Actually, this was his first capture, but you have to remember that Deadwood was still 'lawless' in August 2, 1876, when Wild Bill Hickcok was murdered, so there was not much due process of Law. as it is recorded Jack McCall was arrested and put on trial bay a jury of his peers (ie. other outlaws from the area) and found not guilty, so he was released. Then later in Laramie, where the Law had a stronger foothold, where he was found again, again he was arrested, re-tried and this time convicted and hanged. So the 'Jeopardy' protections of the US Constitution (5th Amendment) which provides that "No person shall... be subject for the same offence to be twice put in jeopardy of life or limb" was not enforced due to the lawlessness of this area. 

Mary said, "I'm glad we don't have to go up those stairs."

What Deadwood looked like in 1876.

 Stockade Bar - Restaurant with live music and great ambiance

One of the the re-enactments, which we caught a glimpse of as we were leaving; but they have gunfights on the street and in the bars, for the tourists.

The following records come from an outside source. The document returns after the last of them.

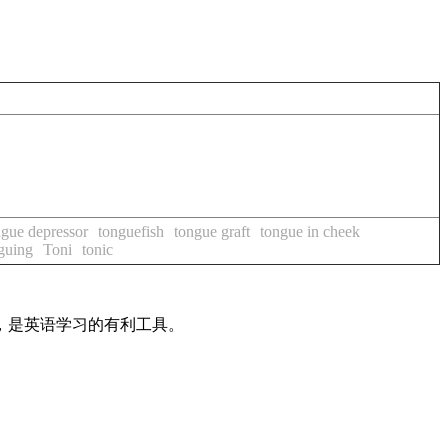
ngue depressor
tonguefish
tongue graft
tongue in cheek
guing
Toni
tonic
法，是英语学习的有利工具。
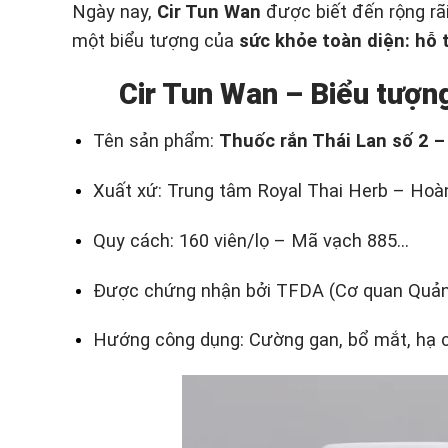
Ngày nay,
Cir Tun Wan
được biết đến rộng rãi
một biểu tượng của
sức khỏe toàn diện: hỗ 
Cir Tun Wan – Biểu tượn
Tên sản phẩm:
Thuốc rắn Thái Lan số 2 
Xuất xứ: Trung tâm Royal Thai Herb – Hoà
Quy cách: 160 viên/lọ – Mã vạch 885…
Được chứng nhận bởi TFDA (Cơ quan Quản
Hướng công dụng: Cường gan, bổ mắt, hạ ch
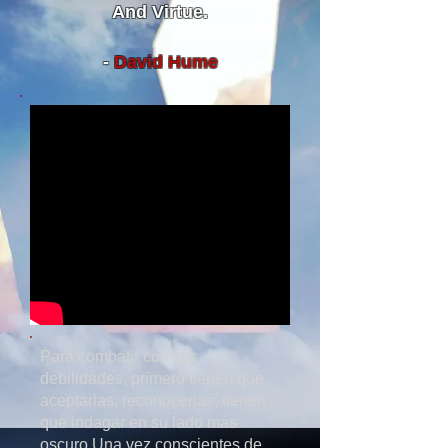
And Virtue.
-
David Hume
Para combatir con sus
debilidades, primero tienen que
aceptarlas, reconocerlas, tienen
que indagar en su lado más
oscuro.Una vez conscientes de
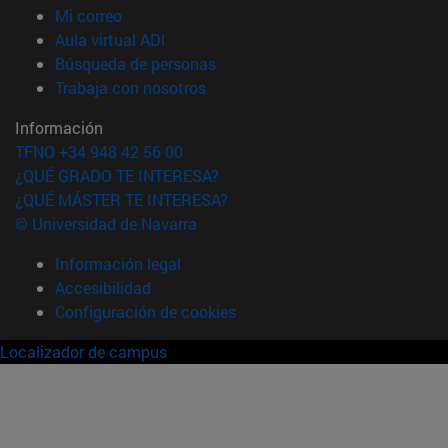
(abre en nueva ventana)
Mi correo
(abre en nueva ventana)
Aula virtual ADI
(abre en nueva ventana)
Búsqueda de personas
(abre en nueva ventana)
Trabaja con nosotros
Información
TFNO +34 948 42 56 00
¿QUÉ GRADO TE INTERESA?
¿QUÉ MÁSTER TE INTERESA?
© Universidad de Navarra
Información legal
Accesibilidad
Configuración de cookies
Localizador de campus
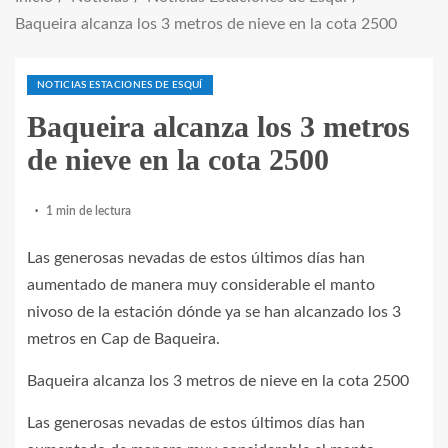
Baqueira alcanza los 3 metros de nieve en la cota 2500
NOTICIAS ESTACIONES DE ESQUÍ
Baqueira alcanza los 3 metros
de nieve en la cota 2500
1 min de lectura
Las generosas nevadas de estos últimos días han
aumentado de manera muy considerable el manto
nivoso de la estación dónde ya se han alcanzado los 3
metros en Cap de Baqueira.
Baqueira alcanza los 3 metros de nieve en la cota 2500
Las generosas nevadas de estos últimos días han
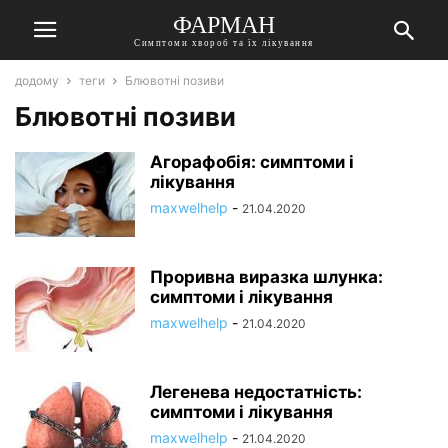
ФАРМАН
Симптоми хвороб та їх лікування
додому
теги
Блювотні позиви
Блювотні позиви
Агорафобія: симптоми і
лікування
maxwelhelp
-
21.04.2020
Проривна виразка шлунка:
симптоми і лікування
maxwelhelp
-
21.04.2020
Легенева недостатність:
симптоми і лікування
maxwelhelp
-
21.04.2020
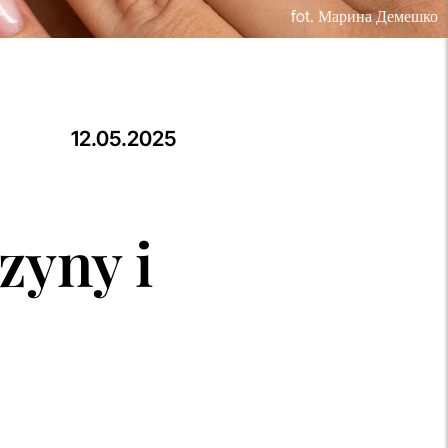
fot. Марина Демешко
12.05.2025
zyny i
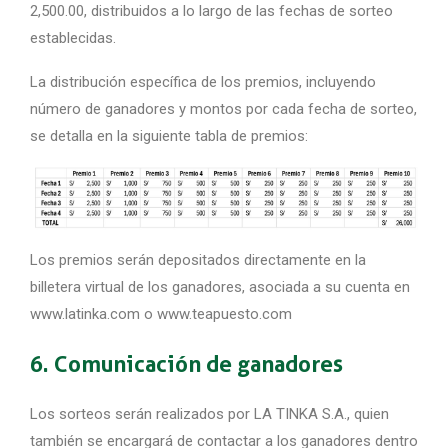
2,500.00, distribuidos a lo largo de las fechas de sorteo
establecidas.
La distribución específica de los premios, incluyendo
número de ganadores y montos por cada fecha de sorteo,
se detalla en la siguiente tabla de premios:
Los premios serán depositados directamente en la
billetera virtual de los ganadores,
asociada a su cuenta en
www.latinka.com o www.teapuesto.com
6. Comunicación de ganadores
Los sorteos serán realizados por LA TINKA S.A., quien
también se encargará de contactar a los ganadores dentro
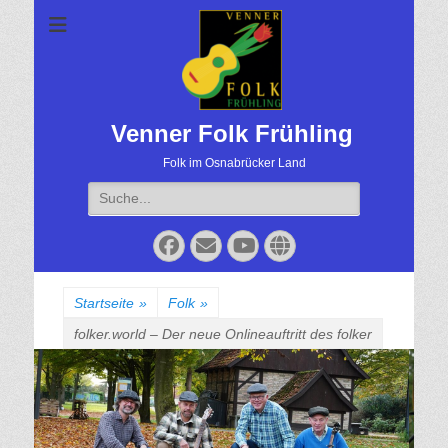
Venner Folk Frühling
Folk im Osnabrücker Land
Suche
für:
Facebook
Email
YouTube
Website
Startseite
»
Folk
»
folker.world – Der neue Onlineauftritt des folker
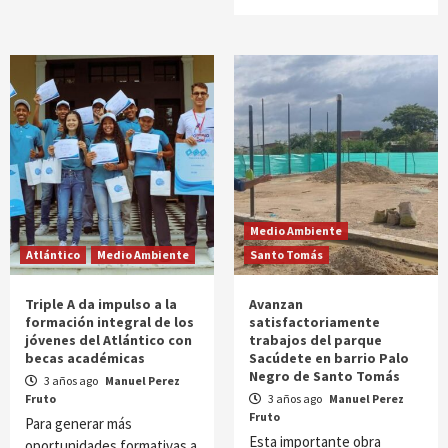
Medio Ambiente
Atlántico
Medio Ambiente
Santo Tomás
Triple A da impulso a la
Avanzan
formación integral de los
satisfactoriamente
jóvenes del Atlántico con
trabajos del parque
becas académicas
Sacúdete en barrio Palo
Negro de Santo Tomás
3 años ago
Manuel Perez
Fruto
3 años ago
Manuel Perez
Fruto
Para generar más
Esta importante obra
oportunidades formativas a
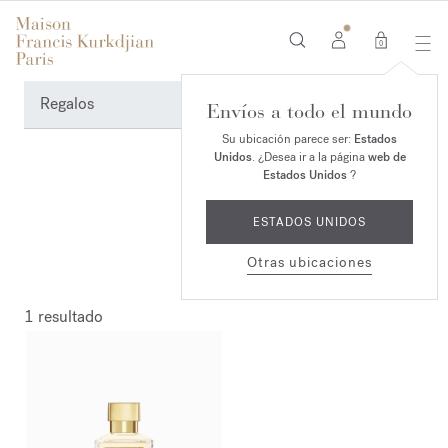
0
Regalos
Envíos a todo el mundo
Su ubicación parece ser:
Estados
Unidos
. ¿Desea ir a la página
web de
Estados Unidos
?
ESTADOS UNIDOS
Otras ubicaciones
1 resultado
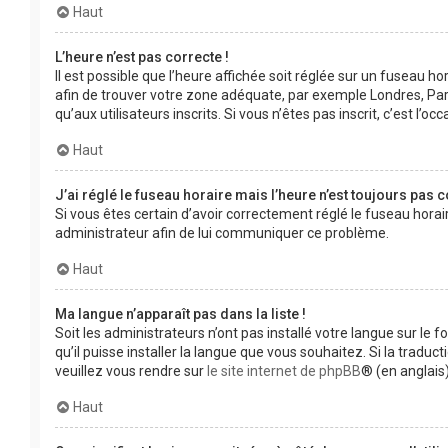
Haut
L’heure n’est pas correcte !
Il est possible que l’heure affichée soit réglée sur un fuseau hor
afin de trouver votre zone adéquate, par exemple Londres, Pari
qu’aux utilisateurs inscrits. Si vous n’êtes pas inscrit, c’est l’occ
Haut
J’ai réglé le fuseau horaire mais l’heure n’est toujours pas c
Si vous êtes certain d’avoir correctement réglé le fuseau horair
administrateur afin de lui communiquer ce problème.
Haut
Ma langue n’apparaît pas dans la liste !
Soit les administrateurs n’ont pas installé votre langue sur le 
qu’il puisse installer la langue que vous souhaitez. Si la tradu
veuillez vous rendre sur
le site internet de phpBB
® (en anglais)
Haut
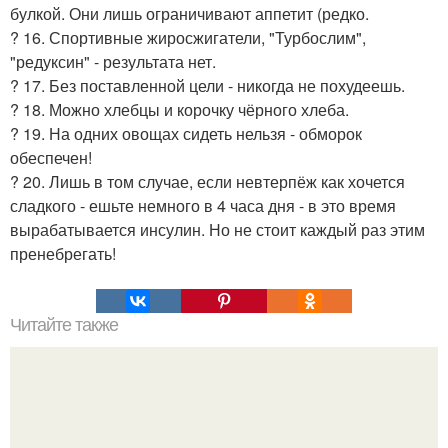
булкой. Они лишь ограничивают аппетит (редко.
? 16. Спортивные жиросжигатели, "Турбослим",
"редуксин" - результата нет.
? 17. Без поставленной цели - никогда не похудеешь.
? 18. Можно хлебцы и корочку чёрного хлеба.
? 19. На одних овощах сидеть нельзя - обморок
обеспечен!
? 20. Лишь в том случае, если невтерпёж как хочется
сладкого - ешьте немного в 4 часа дня - в это время
вырабатывается инсулин. Но не стоит каждый раз этим
пренебрегать!
Читайте также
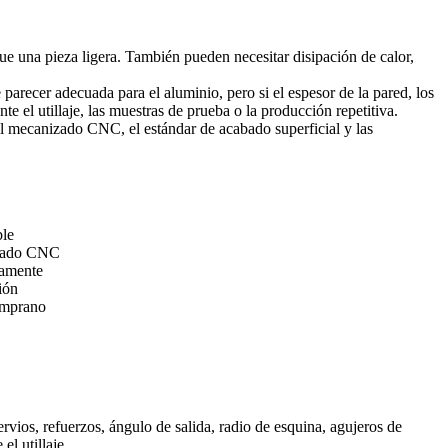
e una pieza ligera. También pueden necesitar disipación de calor,
parecer adecuada para el aluminio, pero si el espesor de la pared, los
e el utillaje, las muestras de prueba o la producción repetitiva.
 del mecanizado CNC, el estándar de acabado superficial y las
ble
izado CNC
tamente
ción
temprano
rvios, refuerzos, ángulo de salida, radio de esquina, agujeros de
l utillaje.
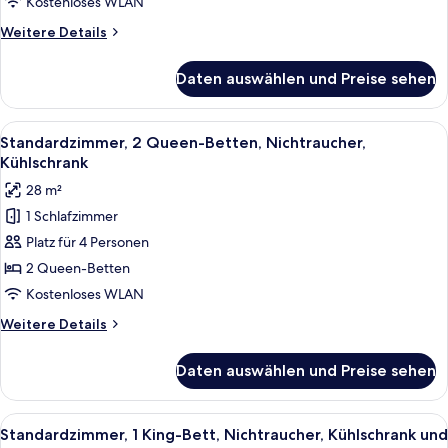
Room,
Kostenloses WLAN
Smoking
1
Weitere
Weitere Details
King
Details
für
Bed,
Daten auswählen und Preise sehen
Standard
Accessible,
Room,
Bathtub
1
Alle
Ein Hotelzimmer mit zwei Betten, ein
5
anzeigen
King
Standardzimmer, 2 Queen-Betten, Nichtraucher,
Fotos
Bed,
Kühlschrank
Accessible,
für
28 m²
Bathtub
Standardzimmer,
1 Schlafzimmer
2 Queen-
Platz für 4 Personen
Betten,
Nichtraucher,
2 Queen-Betten
Kühlschrank
Kostenloses WLAN
anzeigen
Weitere
Weitere Details
Details
für
Daten auswählen und Preise sehen
Standardzimmer,
2 Queen-
Betten,
Alle
Ein Hotelzimmer mit einem großen Bet
5
Nichtraucher,
Standardzimmer, 1 King-Bett, Nichtraucher, Kühlschrank und
Fotos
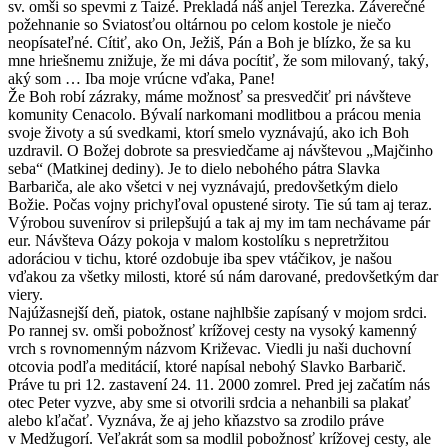
sv. omši so spevmi z Taizé. Prekladá náš anjel Terezka. Záverečné
požehnanie so Sviatosťou oltárnou po celom kostole je niečo
neopísateľné. Cítiť, ako On, Ježiš, Pán a Boh je blízko, že sa ku
mne hriešnemu znižuje, že mi dáva pocítiť, že som milovaný, taký,
aký som … Iba moje vrúcne vďaka, Pane!
Že Boh robí zázraky, máme možnosť sa presvedčiť pri návšteve
komunity Cenacolo. Bývalí narkomani modlitbou a prácou menia
svoje životy a sú svedkami, ktorí smelo vyznávajú, ako ich Boh
uzdravil. O Božej dobrote sa presviedčame aj návštevou „Majčinho
seba“ (Matkinej dediny). Je to dielo nebohého pátra Slavka
Barbariča, ale ako všetci v nej vyznávajú, predovšetkým dielo
Božie. Počas vojny prichyľoval opustené siroty. Tie sú tam aj teraz.
Výrobou suvenírov si prilepšujú a tak aj my im tam nechávame pár
eur. Návšteva Oázy pokoja v malom kostolíku s nepretržitou
adoráciou v tichu, ktoré ozdobuje iba spev vtáčikov, je našou
vďakou za všetky milosti, ktoré sú nám darované, predovšetkým dar
viery.
Najúžasnejší deň, piatok, ostane najhlbšie zapísaný v mojom srdci.
Po rannej sv. omši pobožnosť krížovej cesty na vysoký kamenný
vrch s rovnomenným názvom Križevac. Viedli ju naši duchovní
otcovia podľa meditácií, ktoré napísal nebohý Slavko Barbarič.
Práve tu pri 12. zastavení 24. 11. 2000 zomrel. Pred jej začatím nás
otec Peter vyzve, aby sme si otvorili srdcia a nehanbili sa plakať
alebo kľačať. Vyznáva, že aj jeho kňazstvo sa zrodilo práve
v Medžugorí. Veľakrát som sa modlil pobožnosť krížovej cesty, ale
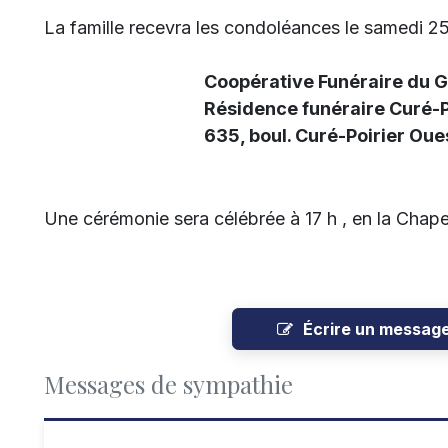
La famille recevra les condoléances le samedi 25 
Coopérative Funéraire du Gran
Résidence funéraire Curé-Poi
635, boul. Curé-Poirier Ouest à
Une cérémonie sera célébrée à 17 h , en la Chap
Écrire un messag
Messages de sympathie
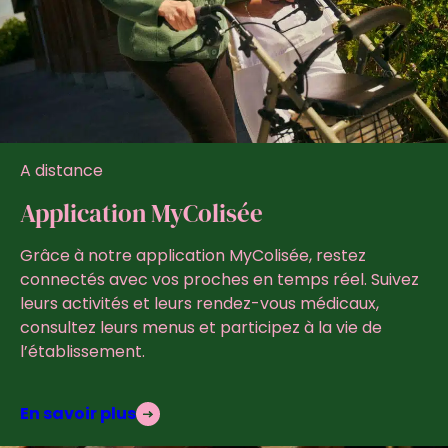
A distance
Application MyColisée
Grâce à notre application MyColisée, restez
connectés avec vos proches en temps réel. Suivez
leurs activités et leurs rendez-vous médicaux,
consultez leurs menus et participez à la vie de
l’établissement.
En savoir plus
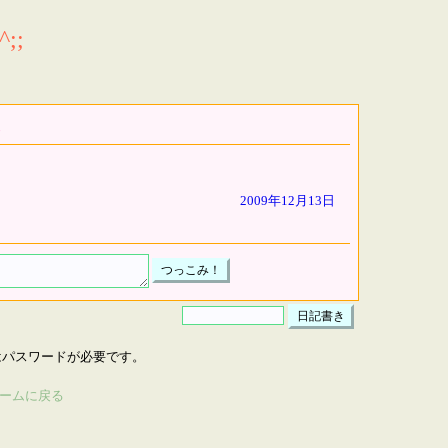
;;
2009年12月13日
はパスワードが必要です。
ームに戻る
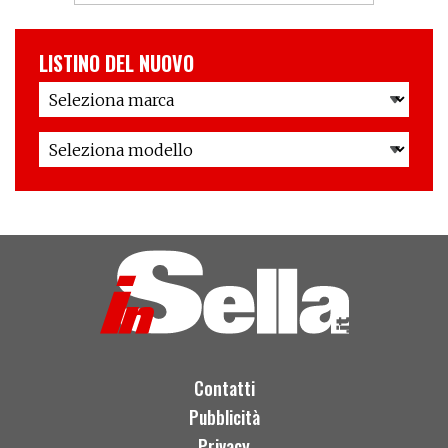
LISTINO DEL NUOVO
Contatti
Pubblicità
Privacy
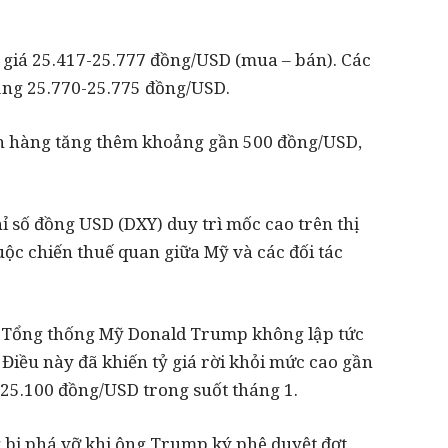
 giá 25.417-25.777 đồng/USD (mua – bán). Các
ng 25.770-25.775 đồng/USD.
ân hàng tăng thêm khoảng gần 500 đồng/USD,
 số đồng USD (DXY) duy trì mốc cao trên thị
cuộc chiến thuế quan giữa Mỹ và các đối tác
hi Tổng thống Mỹ Donald Trump không lập tức
Điều này đã khiến tỷ giá rời khỏi mức cao gần
5.100 đồng/USD trong suốt tháng 1.
bị phá vỡ khi ông Trump ký phê duyệt đợt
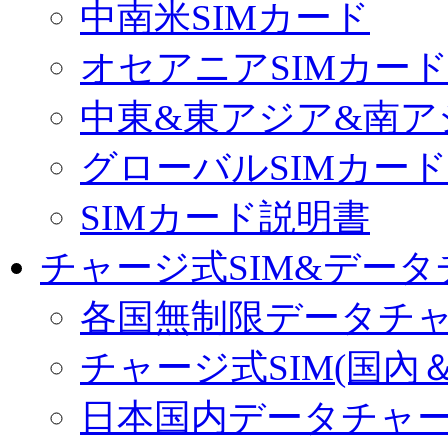
中南米SIMカード
オセアニアSIMカー
中東&東アジア&南ア
グローバルSIMカード
SIMカード説明書
チャージ式SIM&データ
各国無制限データチ
チャージ式SIM(国內
日本国内データチャ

One of the major hotels...

 Black Hills V.F.W.

The end of Main Street

A cool old building...

Leaving Deadwood to return to the campground via Highway 385

Scenes from the Pactola Lake (Reservoir), near Silver City, SD, in the Black Hills National Forest was created by the Pactola Dam, built in 1952.   

Contrary to popular folklore, there is not supposed to be any town at the bottom .

The Pactola Reservoir covers an area of  about 800 acres and has a depth of about 150-160 feet. 

It is the largest and deepest reservoir in the Black Hills. Record lake trout are caught each year.

 Fly fishing below the spillway is said to be exceptional.


All along the highway, motorists are warned of Bighorn Sheep crossings (rather than Deer) which seem prevalent in this area.